Luc Besson is back in US theaters with “Dogman,” and he’s already hard at work on his upcoming adaptation of “Dracula” with Caleb Landry Jones. “I started shooting it already,” Besson said in an upcoming interview with The Discourse Podcast. “It comes from the from the Bram Stoker tale, but the vision for me is a love story between him and his princess – like in the book. And so you will see soon.” “Dracula” will be Besson’s 22nd film overall, but the way the director tells it, he was originally going to retire after ten films, and he claims he gave Quentin Tarantino the same idea.
“What’s funny is that I said that to Tarantino a long time ago,” Besson said. “So, he copied me. No, I was honest when I said that. I said that after like six or seven movies. And it was a way for me to concentrate and say, ‘If I have only ten bullets, I have to be careful with the last three.’” Besson’s reasoning was simple: he was getting too many proposals from Hollywood studios, and he didn’t want to succumb to making sequels or movies he didn’t like his entire career. “Because at this time, Hollywood, there was lots of sirens, coming to me saying, ‘here’s the script,’ and the projects that they proposed to me were not bad, but it was sequels – it was the Hollywood machine. And they propose with a lot of money.”
Besson created the idea of retiring after ten films in an effort to stay true to himself. “I want to stay myself, how to stay pure,” he continued. “So I need to find a way to resist the sirens of these mermaids. And the way I found to do that was to say, ‘I’m going to do ten, so if I have two more films, I can’t do that. I have to do something more like the one I want.’” Of course, Besson didn’t stop at ten films; his tenth, 2005’s romantic fantasy “Angel-A,” was his first film in six years at that point, but he’s worked steadily in and out of Hollywood since then. And Besson also didn’t stop at ten films because he kept writing scripts. “When I finally did the tenth, I stopped for a while, but I was still writing like four or five scripts per year,” he noted.

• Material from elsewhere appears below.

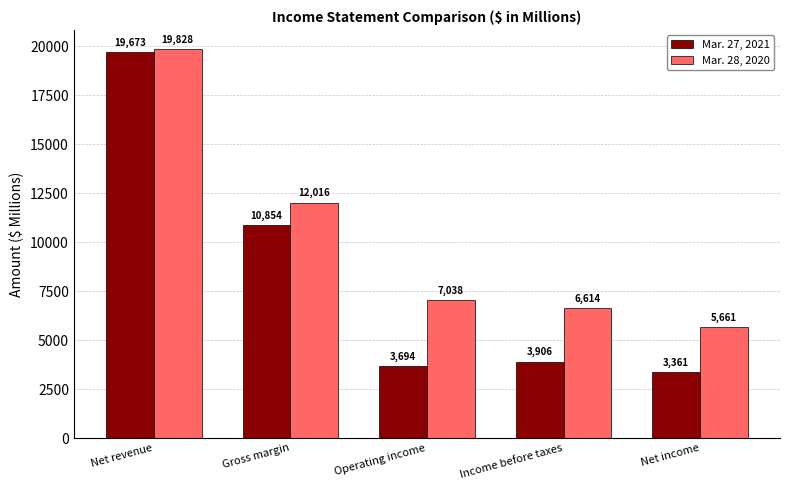

At which category is the sum across all series the highest?

Net revenue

But Besson, now 65, may reconsider his retirement plans in the next few years, allowing himself a few more movies before he gets out of the director’s chair for good. “So, maybe I should do one or two more because I still have a lot [to say],” Besson speculated. “Well, now I can tell you, I’m going to do three [films] and then I stop. Oh, so we’re done after three here. So, after “Dracula,” there’s two more, and I don’t bother you after that.”
With “Dracula” in production now, expect it to premiere at a festival sometime in 2025. Maybe on the Lido at the Venice Film Festival like “Dogman” last year? And as for Besson’s (and Tarantino’s) retirement plans, don’t be surprised if they pull a Steven Soderbergh and are back in action just a few years after they call it quits.